Best Agrolife profit drops 87% as input costs bite
The chemical manufacturer saw net profit fall to ₹9 crore in FY26, as geopolitical tensions forced a strategic pullback in fourth-quarter sales.
— 1 earlier story on Best Agrolife Ltd. →What's new
- Net profit fell to ₹9 crore on revenue of ₹1,257 crore.
- EBITDA halved to ₹100 crore due to rising raw material costs.
- Management curtailed ₹50-70 crore in Q4 sales to protect margins.
Why this matters
The decision to intentionally walk away from up to ₹70 crore in sales reveals how thin the company's margins have become. With ongoing income tax litigation adding to the pressure, the path to recovery remains obscured by external geopolitical factors.
What we're watching
- Developments in the ongoing income tax litigation and demand notices.
- Whether input costs stabilize in the coming fiscal year.

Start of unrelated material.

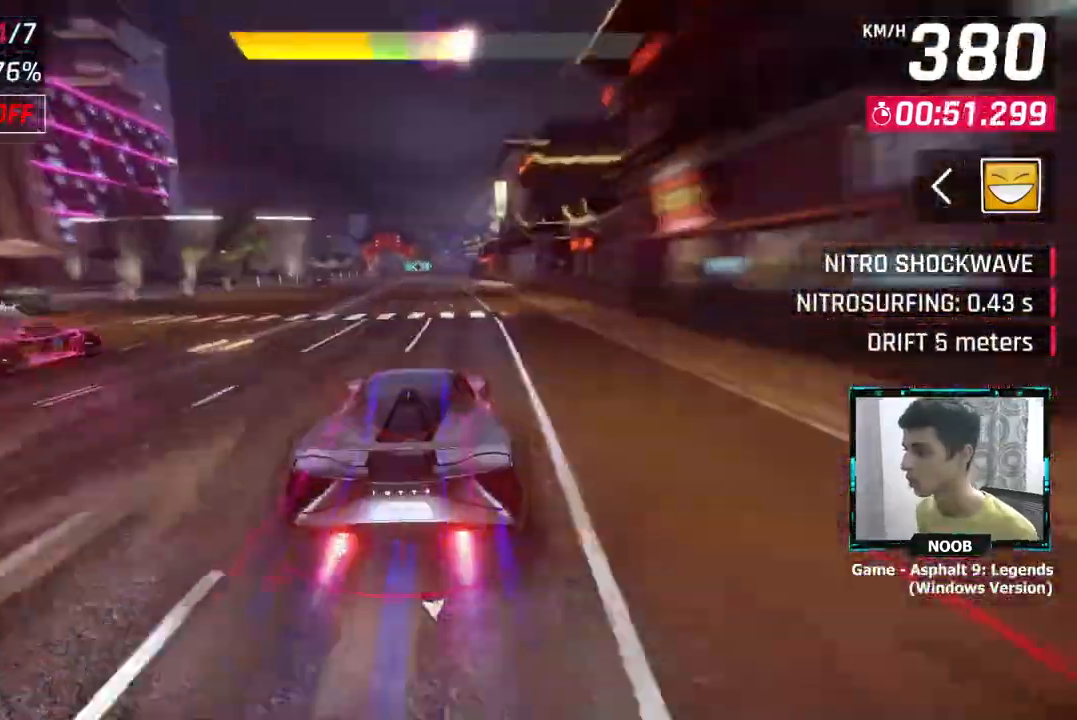
{"buttons": [], "left_stick": "center", "right_stick": "center", "events": [[334, "L1", "down"], [400, "CROSS", "down"], [434, "L1", "up"], [484, "CROSS", "up"]]}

- The impact of the new internal auditor on financial reporting.
The full read
Best Agrolife finished FY26 with a 87% collapse in net profit to ₹9 crore. Revenue from operations fell 31% to ₹1,257 crore, while EBITDA dropped by half to ₹100 crore. The company attributes the decline to rising raw material costs stemming from geopolitical tensions in the Gulf.
It was a brutal year.
To manage these pressures, management intentionally walked away from ₹50-70 crore in potential sales during the fourth quarter, while the filing also flags ongoing income tax litigation and demand notices that could further complicate the company's balance sheet for the foreseeable future. The company has appointed a new internal auditor for the upcoming year and declared a final dividend of ₹0.10 per share. For a company with a market capitalization of ₹659 crore, the scale of this earnings contraction is severe. The decision to sacrifice top-line growth to preserve margins suggests that management is currently in a defensive posture, prioritizing cash flow protection over market share.
Questions answered
- Why did Best Agrolife report such a sharp drop in profit?
- Profit fell 87% to ₹9 crore primarily due to rising input costs linked to geopolitical tensions in the Gulf. These costs compressed margins, forcing the company to reduce its operational scale.
- Did the company intentionally reduce its sales?
- Yes. Management curtailed an estimated ₹50-70 crore in potential sales during the fourth quarter as a strategic move to mitigate margin pressure.
- What is the status of the company's legal issues?
- The filing includes an emphasis of matter regarding ongoing income tax litigation and outstanding demand notices against the company.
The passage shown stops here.